A solution may require either a bridge plug configuration or a packer configuration. In the case of a packer, the application is typically to use a scab liner to isolate a section of the wellbore. A recent case history required such an approach. A well in deep water experienced pressure on the “A” annulus and regulators required the operator to locate and repair the leak. It was determined that an isolation packer was leaking. One option would have been to mobilize a rig and pull the upper completion to replace the isolation packer.
But this was an older well producing at low flowrates (1,500 bpd), so an expensive intervention with a rig was considered uneconomical. A rig-less operation therefore was considered using inflatable packers deployed on a wireline system.

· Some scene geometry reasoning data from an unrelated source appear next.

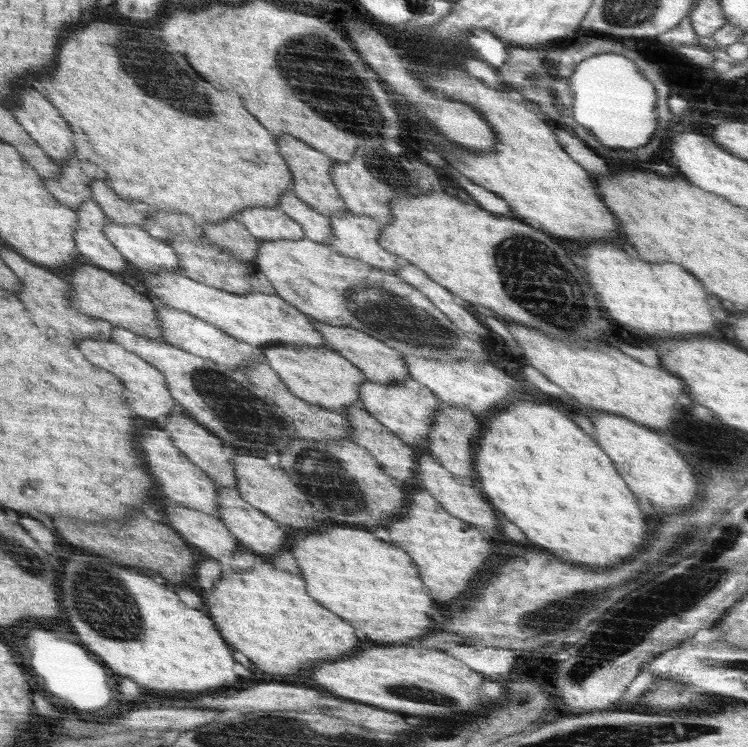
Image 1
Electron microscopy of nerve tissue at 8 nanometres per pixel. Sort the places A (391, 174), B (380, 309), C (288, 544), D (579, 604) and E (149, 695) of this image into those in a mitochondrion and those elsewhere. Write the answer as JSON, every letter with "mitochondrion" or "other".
{"A":"mitochondrion","B":"mitochondrion","C":"other","D":"mitochondrion","E":"other"}

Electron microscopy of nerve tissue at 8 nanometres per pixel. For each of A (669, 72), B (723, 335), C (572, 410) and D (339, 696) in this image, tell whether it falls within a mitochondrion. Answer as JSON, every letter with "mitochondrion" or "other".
{"A":"other","B":"other","C":"other","D":"other"}

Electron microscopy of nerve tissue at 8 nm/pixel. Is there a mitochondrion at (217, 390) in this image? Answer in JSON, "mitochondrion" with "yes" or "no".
{"mitochondrion":"yes"}

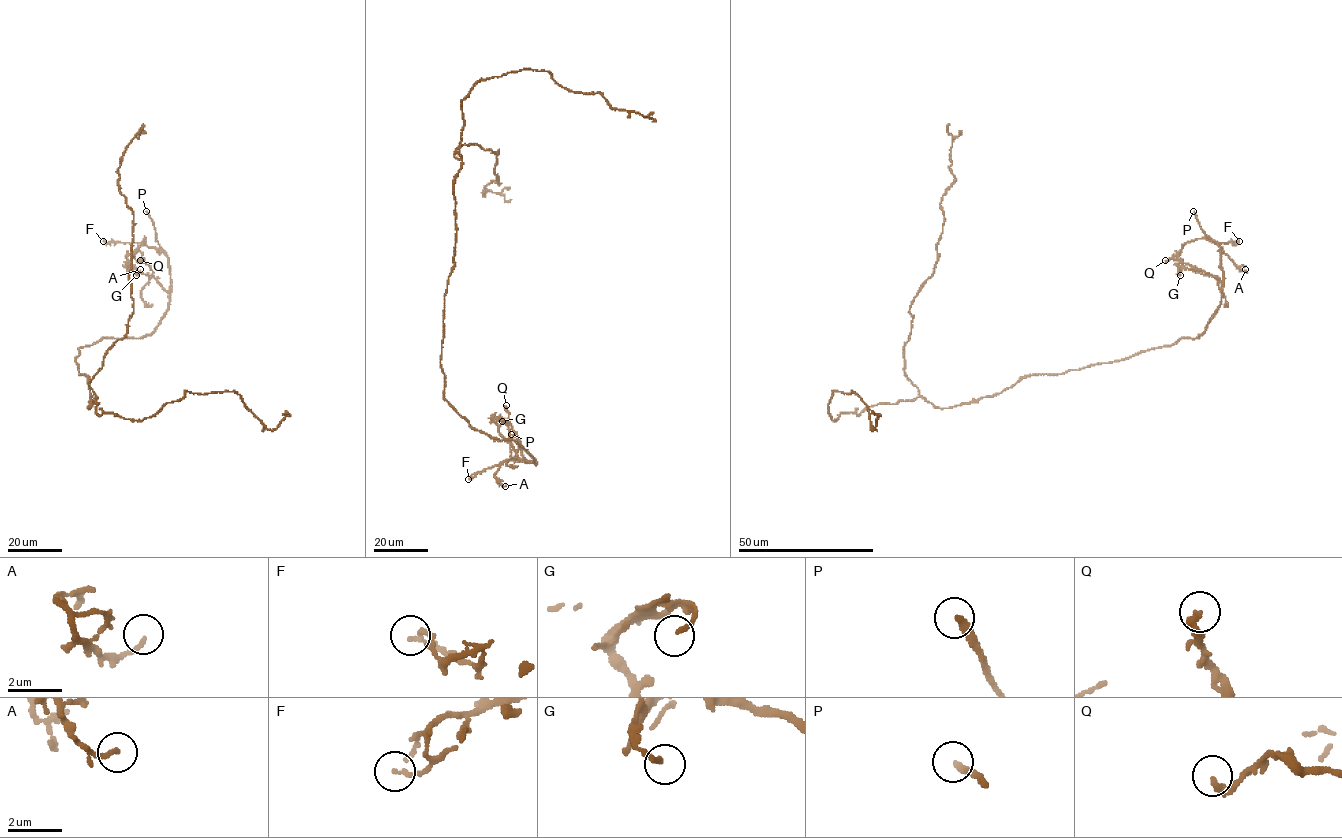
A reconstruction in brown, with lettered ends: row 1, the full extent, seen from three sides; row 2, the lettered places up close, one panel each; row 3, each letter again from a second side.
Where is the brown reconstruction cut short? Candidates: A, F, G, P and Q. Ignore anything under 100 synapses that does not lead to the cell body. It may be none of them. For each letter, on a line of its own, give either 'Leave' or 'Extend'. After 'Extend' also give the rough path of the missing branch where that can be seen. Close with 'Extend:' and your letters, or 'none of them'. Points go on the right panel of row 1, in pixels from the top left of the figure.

Inflatable technology was chosen because a restriction in the completion would not allow conventional mechanical packers to pass. The leaking isolation packer was positioned above a ported sub. The proposed plan was to set a packer below the ported sub on one run, and then set an upper packer equipped with a blank interval of pipe beneath it, to “sting” into the top of the lower packer. This would isolate the ported sub while allowing flow through the scab assembly.
The upper packer assembly was designed to sting into a polished bore receptacle (PBR) that had been left looking up after the lower packer was set. The upper packer assembly was then latched into the PBR. Shear pins in the latching mechanism allowed this assembly to be retrievable. In this case, the packers were set successfully. Once the scab liner was in place, the well was put back on-line and slowly ramped up to the previous 1,500 bpd production rate. No pressure was seen on the “A” annulus meeting the regulator requirements. This intervention was done at approximately 5% of the estimated cost of a rig-based solution. The expandable remedy is ideal for offshore developments that are in the later stages of production, where flow rates and pressures have been reduced.